No. The public leaderboards (MMLU, BBH, reasoning benchmarks in the llm-stats aggregates) measure completion quality, not the narrow skill of 'emit valid JSON tool calls against a 20-tool schema, recover from one malformed call, and never hallucinate a tool that doesn't exist.' Fazm's tool roster includes macos-use, gmail, playwright-extension, and others in the .mcp.json manifest. A 7B local model will pick the right tool on the easy cases and then invent a tool name on the hard ones. The TurboQuant paper from ICLR 2026 on April 11, which cuts KV cache memory with PolarQuant rotation plus Quantized Johnson-Lindenstrauss projection, helps serving economics but does not make small local models better at tool-call discipline. Expect to run a local model at Fast (Sonnet) quality, not Smart (Opus) quality, on tool-heavy workflows this month.

Can I verify the context-size numbers in this guide myself?

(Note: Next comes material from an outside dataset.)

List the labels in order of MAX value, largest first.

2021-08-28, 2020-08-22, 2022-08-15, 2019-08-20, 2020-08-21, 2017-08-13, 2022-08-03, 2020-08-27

Yes. The accessibility tree files live at /tmp/macos-use/*.txt after any Fazm session that uses the macos-use MCP tool. Run 'wc -c /tmp/macos-use/*.txt' on any Mac that has run Fazm recently and you'll see the same shape: a 20k to 40k bytes initial traversal followed by much smaller click traversals. The AXUIElementCreateApplication call that reads the tree is in Desktop/Sources/AppState.swift at line 439 of the Fazm source tree. The Custom API Endpoint plumbing is at lines 379 to 380 of Desktop/Sources/Chat/ACPBridge.swift. The three hardcoded default model labels that make up Fazm's picker live at lines 151 to 155 of Desktop/Sources/FloatingControlBar/ShortcutSettings.swift. Every claim in this guide maps to a specific file and line range.

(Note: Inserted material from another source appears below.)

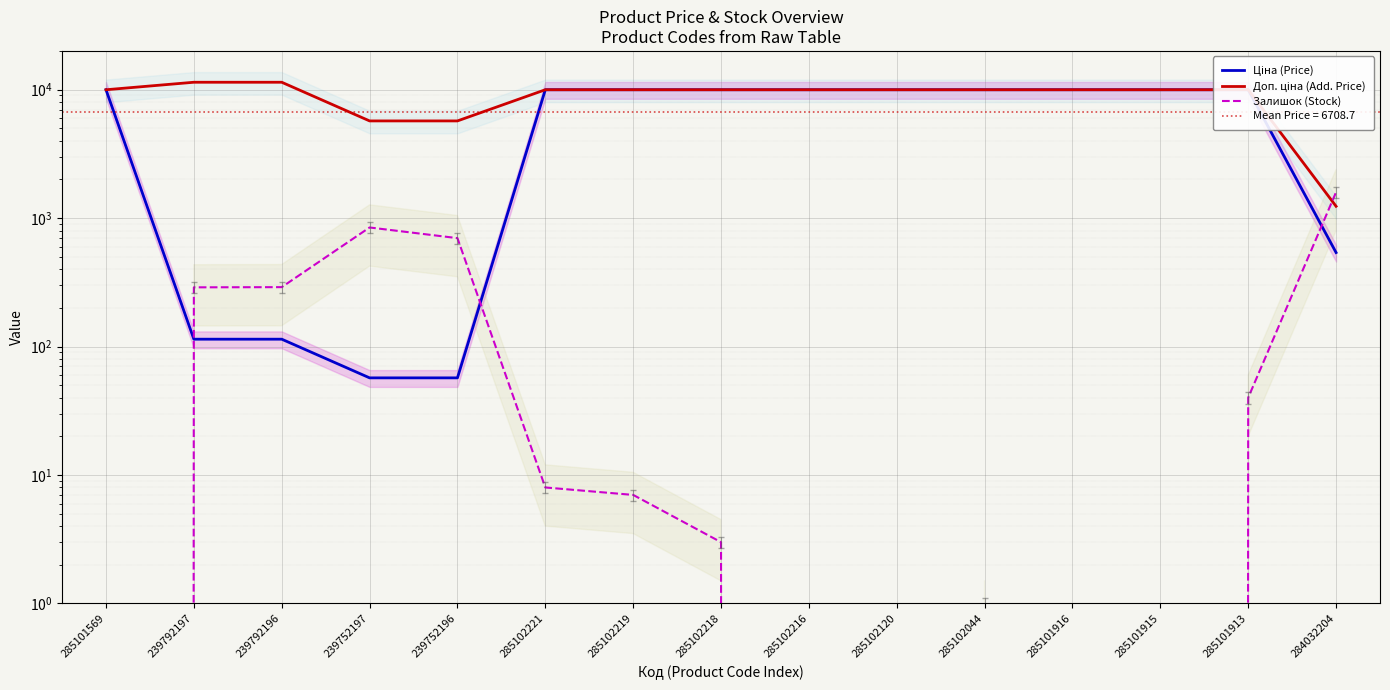

List the labels in order of Ціна (Price) value, largest first.

285101569, 285102221, 285102219, 285102218, 285102216, 285102120, 285102044, 285101916, 285101915, 285101913, 284032204, 239792197, 239792196, 239752197, 239752196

What this month actually changed

The April 2026 local LLM updates narrowed the tool-calling gap. Qwen 3's thinking mode reliably picks the right tool on short-to-medium chains. Llama 3.3 70B is steady enough that someone with the VRAM to run it can replace Claude Sonnet for non-critical workflows today. TurboQuant makes the serving math cheaper for every model. The gap to Claude Opus on long tool-chains is still real; that is the honest reason Fazm's defaults still point at Claude.

What the month did not change is the context-size story. A text-based accessibility tree remains an order of magnitude smaller than a screenshot. That single fact is what makes local LLM-driven desktop automation viable on a laptop at all in 2026. The agents that send screenshots as primary context will still be context-bound on local models a year from now. The agents that send the tree will not.